**Exercise aim**
Your answer needs to include each line of the records in which the string "three" can be found.

*** Dataset records Section Begins ***

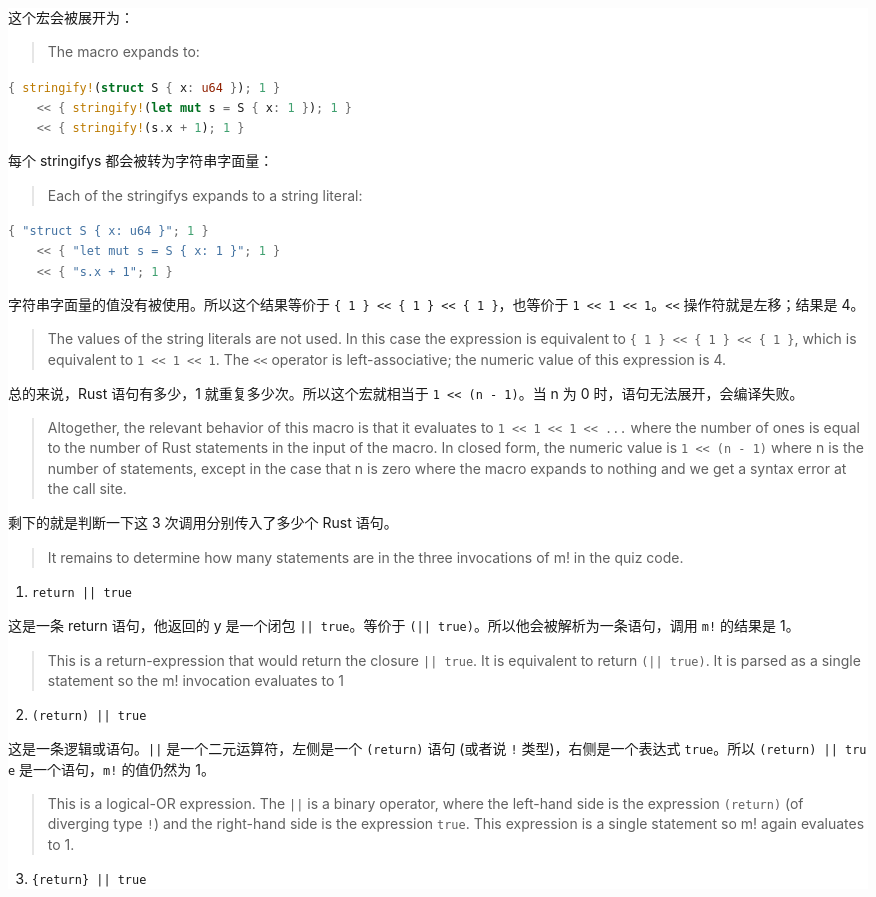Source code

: 这个宏会被展开为：

> The macro expands to:

```rs
{ stringify!(struct S { x: u64 }); 1 }
    << { stringify!(let mut s = S { x: 1 }); 1 }
    << { stringify!(s.x + 1); 1 }
```

每个 stringifys 都会被转为字符串字面量：

> Each of the stringifys expands to a string literal:

```rs
{ "struct S { x: u64 }"; 1 }
    << { "let mut s = S { x: 1 }"; 1 }
    << { "s.x + 1"; 1 }
```

字符串字面量的值没有被使用。所以这个结果等价于 `{ 1 } << { 1 } << { 1 }`，也等价于 `1 << 1 << 1`。`<<` 操作符就是左移；结果是 4。

> The values of the string literals are not used. In this case the expression is
> equivalent to `{ 1 } << { 1 } << { 1 }`, which is equivalent to `1 << 1 << 1`.
> The `<<` operator is left-associative; the numeric value of this expression
> is 4.

总的来说，Rust 语句有多少，1 就重复多少次。所以这个宏就相当于 `1 << (n - 1)`。当 n 为 0 时，语句无法展开，会编译失败。

> Altogether, the relevant behavior of this macro is that it evaluates to
> `1 << 1 << 1 << ...` where the number of ones is equal to the number of Rust
> statements in the input of the macro. In closed form, the numeric value is
> `1 << (n - 1)` where n is the number of statements, except in the case that n is
> zero where the macro expands to nothing and we get a syntax error at the call
> site.

剩下的就是判断一下这 3 次调用分别传入了多少个 Rust 语句。

> It remains to determine how many statements are in the three invocations of m! in the quiz code.

1. `return || true`

这是一条 return 语句，他返回的 y 是一个闭包 `|| true`。等价于 `(|| true)`。所以他会被解析为一条语句，调用 `m!` 的结果是 1。

> This is a return-expression that would return the closure `|| true`. It is
> equivalent to return `(|| true)`. It is parsed as a single statement so the m! invocation evaluates to 1

2. `(return) || true`

这是一条逻辑或语句。`||` 是一个二元运算符，左侧是一个 `(return)` 语句 (或者说 `!` 类型)，右侧是一个表达式 `true`。所以 `(return) || true` 是一个语句，`m!` 的值仍然为 1。

> This is a logical-OR expression. The `||` is a binary operator, where the
> left-hand side is the expression `(return)` (of diverging type `!`) and the
> right-hand side is the expression `true`. This expression is a single statement
> so m! again evaluates to 1.

3. `{return} || true`
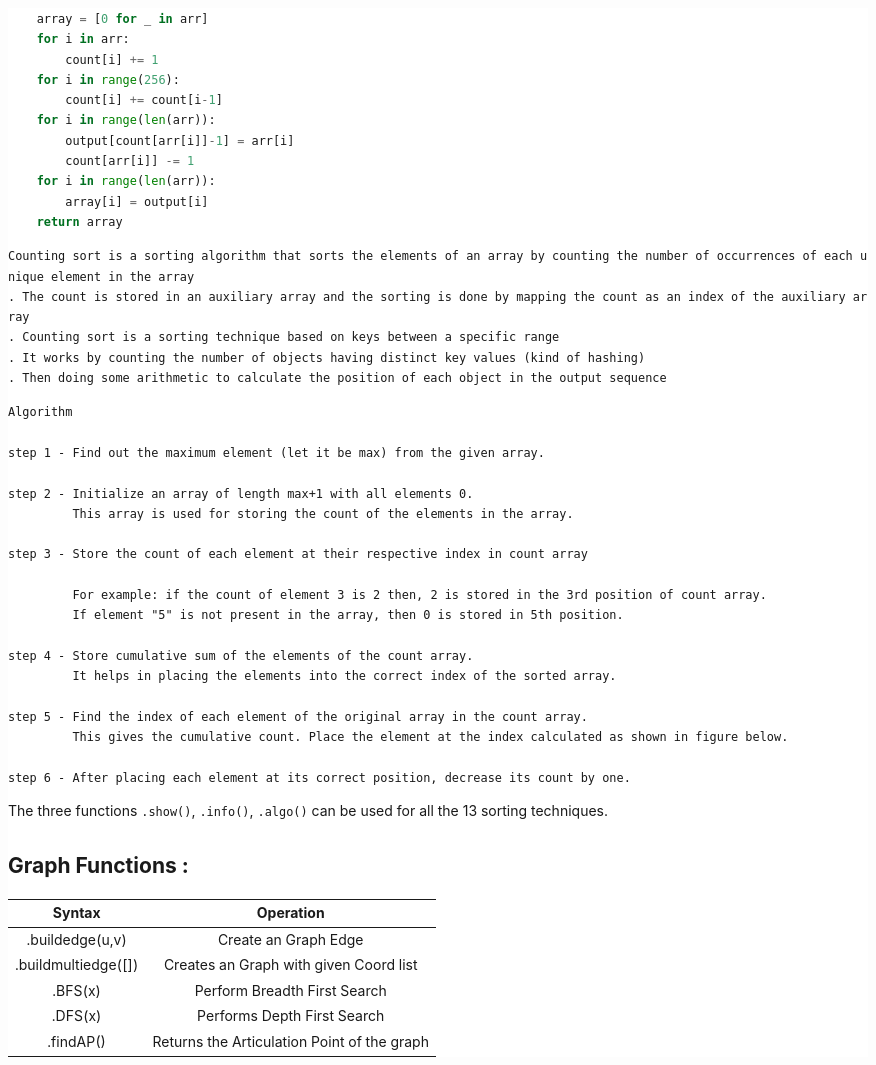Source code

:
 ```python
    array = [0 for _ in arr]
    for i in arr:
        count[i] += 1
    for i in range(256):
        count[i] += count[i-1]
    for i in range(len(arr)):
        output[count[arr[i]]-1] = arr[i]
        count[arr[i]] -= 1
    for i in range(len(arr)):
        array[i] = output[i]
    return array
```
```
Counting sort is a sorting algorithm that sorts the elements of an array by counting the number of occurrences of each unique element in the array
. The count is stored in an auxiliary array and the sorting is done by mapping the count as an index of the auxiliary array
. Counting sort is a sorting technique based on keys between a specific range
. It works by counting the number of objects having distinct key values (kind of hashing)
. Then doing some arithmetic to calculate the position of each object in the output sequence
```
```
Algorithm

step 1 - Find out the maximum element (let it be max) from the given array.

step 2 - Initialize an array of length max+1 with all elements 0.
         This array is used for storing the count of the elements in the array.

step 3 - Store the count of each element at their respective index in count array

         For example: if the count of element 3 is 2 then, 2 is stored in the 3rd position of count array.
         If element "5" is not present in the array, then 0 is stored in 5th position.

step 4 - Store cumulative sum of the elements of the count array.
         It helps in placing the elements into the correct index of the sorted array.

step 5 - Find the index of each element of the original array in the count array.
         This gives the cumulative count. Place the element at the index calculated as shown in figure below.

step 6 - After placing each element at its correct position, decrease its count by one.

```
The three functions `.show()`, `.info()`, `.algo()` can be used for all the 13 sorting techniques.

## Graph Functions :
| **Syntax**          | **Operation**                               
|:-------------------:|:-------------------------------------------:
| .buildedge(u,v)     | Create an Graph Edge                        
| .buildmultiedge([]) | Creates an Graph with given Coord list      
| .BFS(x)             | Perform Breadth First Search               
| .DFS(x)             | Performs Depth First Search                 
| .findAP()           | Returns the Articulation Point of the graph
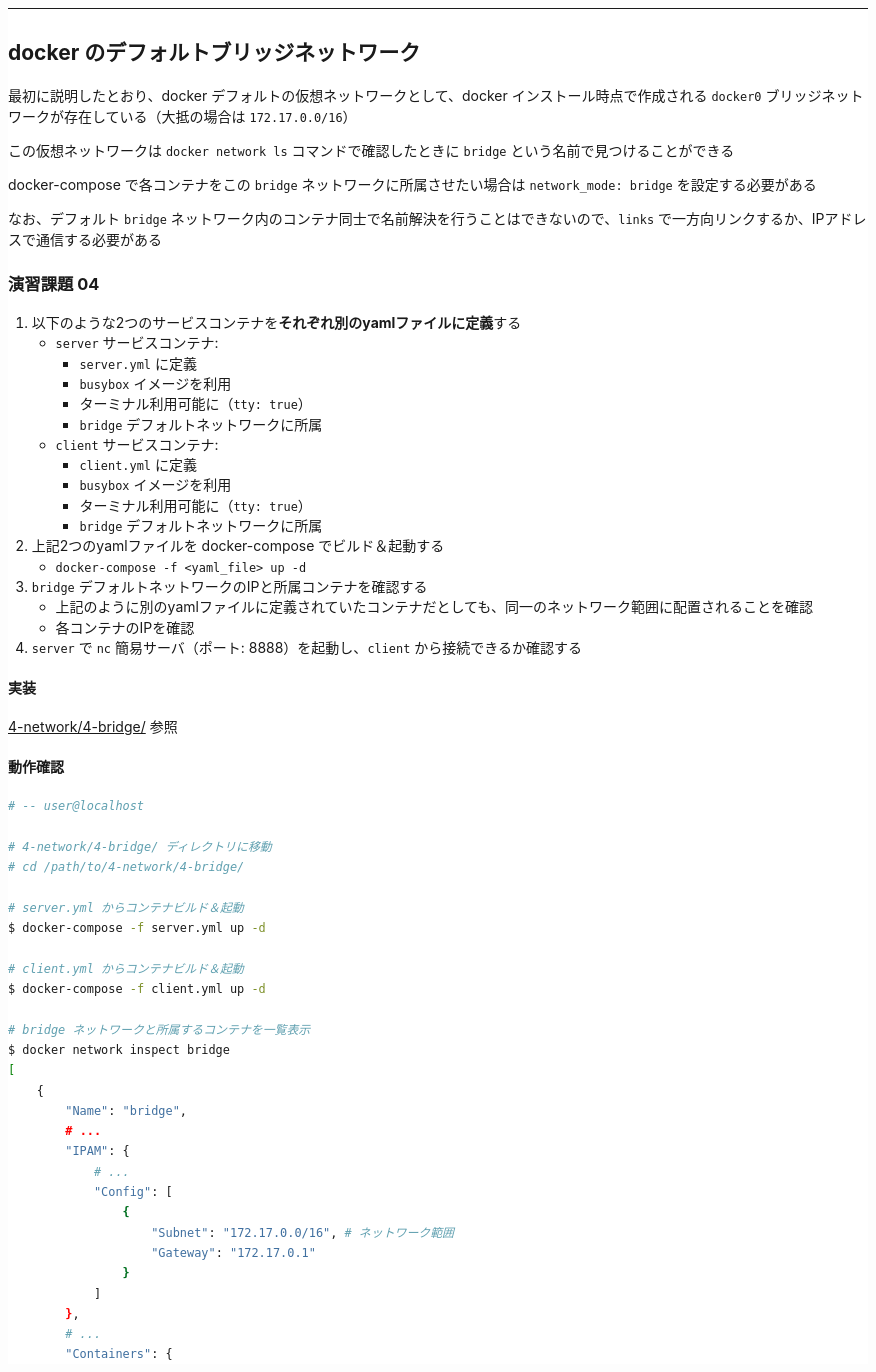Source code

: ***

## docker のデフォルトブリッジネットワーク

最初に説明したとおり、docker デフォルトの仮想ネットワークとして、docker インストール時点で作成される `docker0` ブリッジネットワークが存在している（大抵の場合は `172.17.0.0/16`）

この仮想ネットワークは `docker network ls` コマンドで確認したときに `bridge` という名前で見つけることができる

docker-compose で各コンテナをこの `bridge` ネットワークに所属させたい場合は `network_mode: bridge` を設定する必要がある

なお、デフォルト `bridge` ネットワーク内のコンテナ同士で名前解決を行うことはできないので、`links` で一方向リンクするか、IPアドレスで通信する必要がある

### 演習課題 04
1. 以下のような2つのサービスコンテナを**それぞれ別のyamlファイルに定義**する
    - `server` サービスコンテナ:
        - `server.yml` に定義
        - `busybox` イメージを利用
        - ターミナル利用可能に（`tty: true`）
        - `bridge` デフォルトネットワークに所属
    - `client` サービスコンテナ:
        - `client.yml` に定義
        - `busybox` イメージを利用
        - ターミナル利用可能に（`tty: true`）
        - `bridge` デフォルトネットワークに所属
2. 上記2つのyamlファイルを docker-compose でビルド＆起動する
    - `docker-compose -f <yaml_file> up -d`
3. `bridge` デフォルトネットワークのIPと所属コンテナを確認する
    - 上記のように別のyamlファイルに定義されていたコンテナだとしても、同一のネットワーク範囲に配置されることを確認
    - 各コンテナのIPを確認
4. `server` で `nc` 簡易サーバ（ポート: 8888）を起動し、`client` から接続できるか確認する

#### 実装
[4-network/4-bridge/](./4-network/4-bridge/) 参照

#### 動作確認
```bash
# -- user@localhost

# 4-network/4-bridge/ ディレクトリに移動
# cd /path/to/4-network/4-bridge/

# server.yml からコンテナビルド＆起動
$ docker-compose -f server.yml up -d

# client.yml からコンテナビルド＆起動
$ docker-compose -f client.yml up -d

# bridge ネットワークと所属するコンテナを一覧表示
$ docker network inspect bridge
[
    {
        "Name": "bridge",
        # ...
        "IPAM": {
            # ...
            "Config": [
                {
                    "Subnet": "172.17.0.0/16", # ネットワーク範囲
                    "Gateway": "172.17.0.1"
                }
            ]
        },
        # ...
        "Containers": {
```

*** Dataset records Section Ends ***

**Exercise solution**
> It remains to determine how many statements are in the three invocations of m! in the quiz code.
The three functions `.show()`, `.info()`, `.algo()` can be used for all the 13 sorting techniques.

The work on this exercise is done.